If you run Holt-Winters daily on a dashboard, materialize the fitted output into a table with (date, level, trend, season) columns and only recompute the tail. Each day you append one new row using yesterday's state and today's observation, which is constant time instead of re-running the full recursion. For multi-series forecasting — one fit per country or per product — do not loop the recursive CTE per series. Run the fit in Python with statsmodels on a partitioned dataset and write the fitted parameters and the latest state back into the warehouse.
Related reading
- How to calculate exponential smoothing in SQL
- How to detrend a time series in SQL
- How to calculate autocorrelation in SQL
- How to calculate forecast bias in SQL
- SQL window functions interview questions
If you want to drill time-series SQL like this, NAILDD is launching with hundreds of SQL problems across exactly this pattern.
FAQ
Additive or multiplicative — how do I decide?
Plot the series and look at the seasonal envelope. If the amplitude of the weekly or monthly swing stays roughly constant as the level grows, use additive — more numerically stable and avoids divide-by-zero issues. If the swing grows in proportion to the level, which is typical for revenue or GMV on a fast-growing product, use multiplicative. When in doubt, fit both, score on a held-out four-week window with MAPE, and pick the lower.
How do I choose the season length m?
For a daily metric with a workweek pattern, m = 7. For monthly revenue with an annual cycle, m = 12. For hourly traffic with a daily rhythm, m = 24. Do not guess — run an autocorrelation function on the differenced series and look for the dominant lag, or compute a periodogram and pick the peak frequency. If two seasonalities are roughly equal, pick the dominant one and accept residual error on the other.

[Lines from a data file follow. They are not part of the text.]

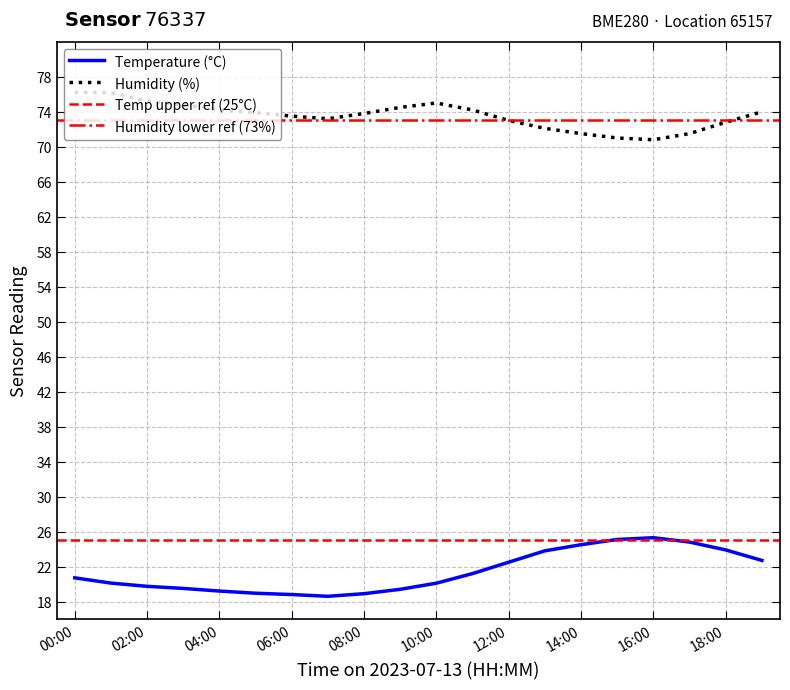

Which series changed the most between 06:00 and 08:00?

humidity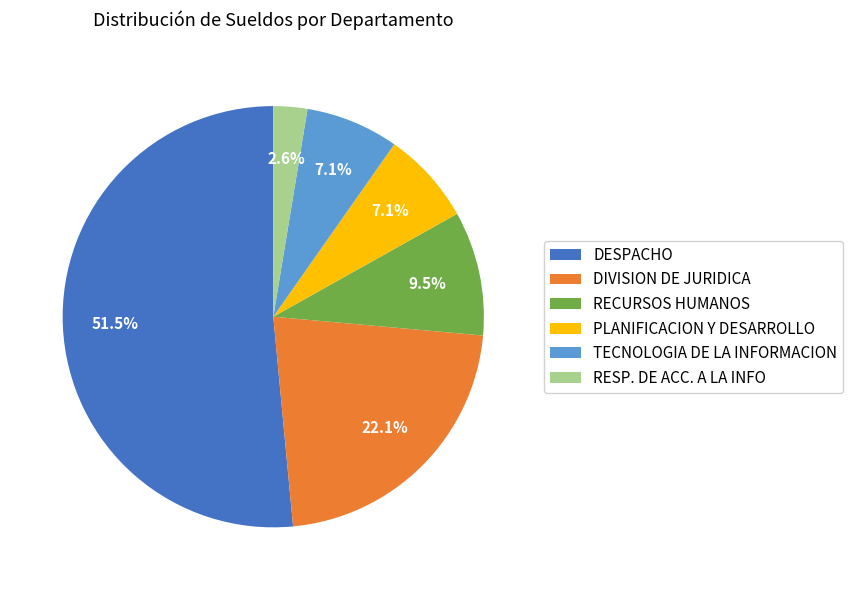

What percentage is the RESP. DE ACC. A LA INFO slice, to the nearest percent?

3%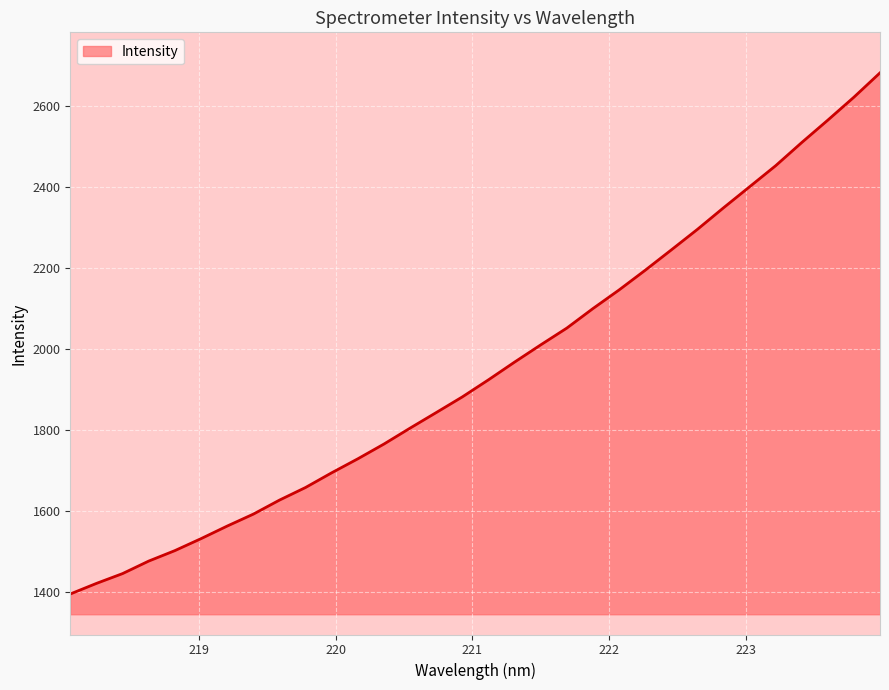

What is the greatest value displayed?

2681.5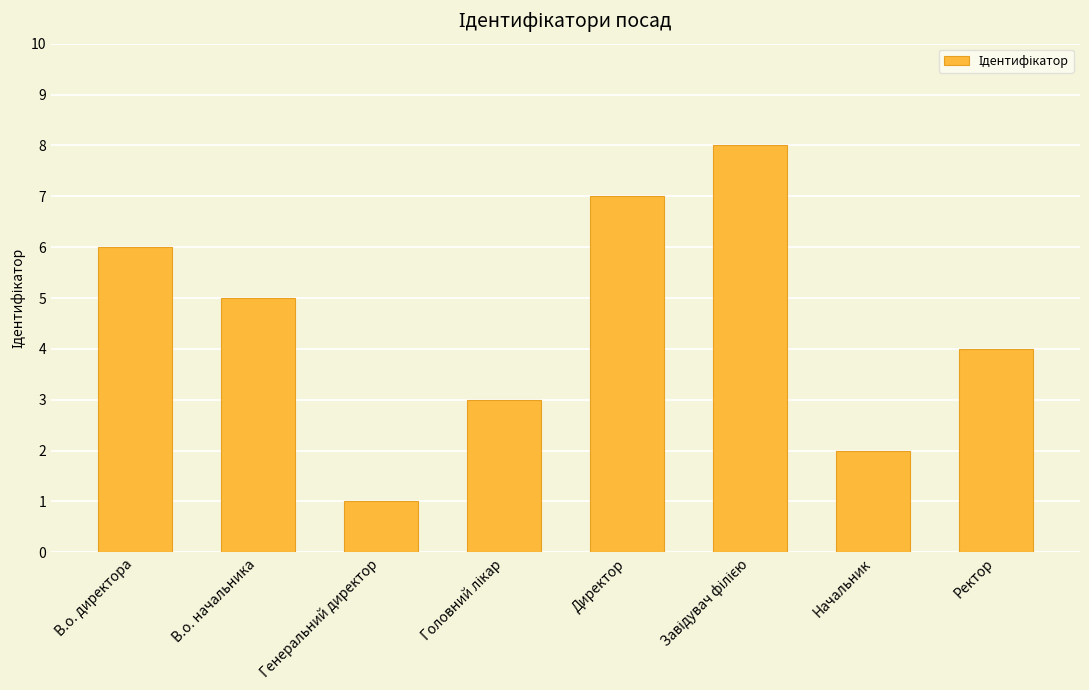

Are the bars grouped side by side (vs. stacked)?

No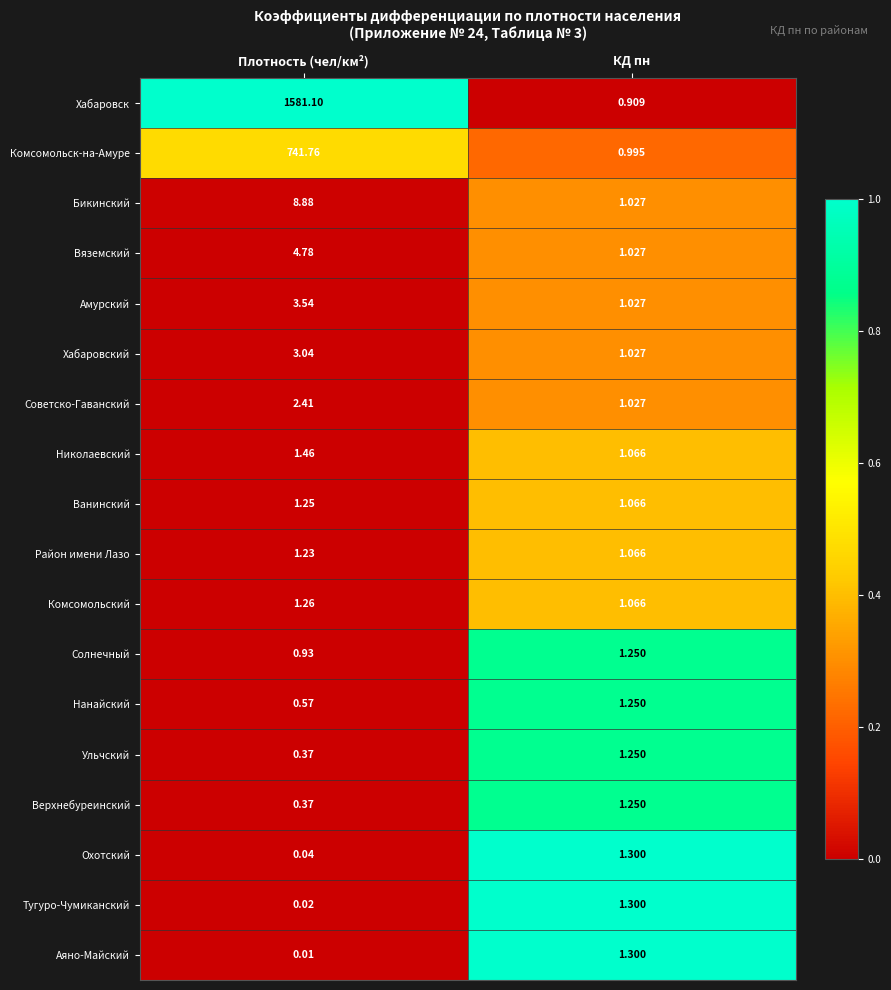

At which category is the sum across all series the highest?

Плотность (чел/км²)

Holt-Winters versus Prophet — which should I use?
Prophet handles multiple seasonalities, holiday effects, and changepoints out of the box, and it returns confidence intervals without extra work. Holt-Winters has fewer parameters, runs in SQL with no Python dependency, and is easier to explain in an interview. For a standup baseline that stays close to the warehouse, prefer Holt-Winters. For a customer-facing forecast with holiday effects, prefer Prophet.
Why does my SQL implementation run so slowly?
Recursive CTEs are serial by construction — the database walks the chain one step at a time. On series longer than 10,000 rows you will feel it. Three fixes: filter the input to the last 90 to 180 days before recursing, materialize the fitted state and append daily instead of recomputing, or move the fit to Python and use SQL only to serve the forecast.
How should I evaluate forecast accuracy?
Split your series into train and test: keep the last four to eight weeks as the test set and fit on everything before. Compute MAE and MAPE on the test set and compare against a naive baseline like "predict last week's value" or "predict the seven-day moving average." If Holt-Winters does not beat both baselines, fall back to exponential smoothing.
Should I retune alpha, beta, and gamma every day?
No. Retune on a weekly or monthly cadence — daily retuning chases noise and makes the forecast jittery. Hold the parameters fixed, monitor MAPE on a rolling test set, and only retune when the rolling error drifts upward by more than a configured threshold.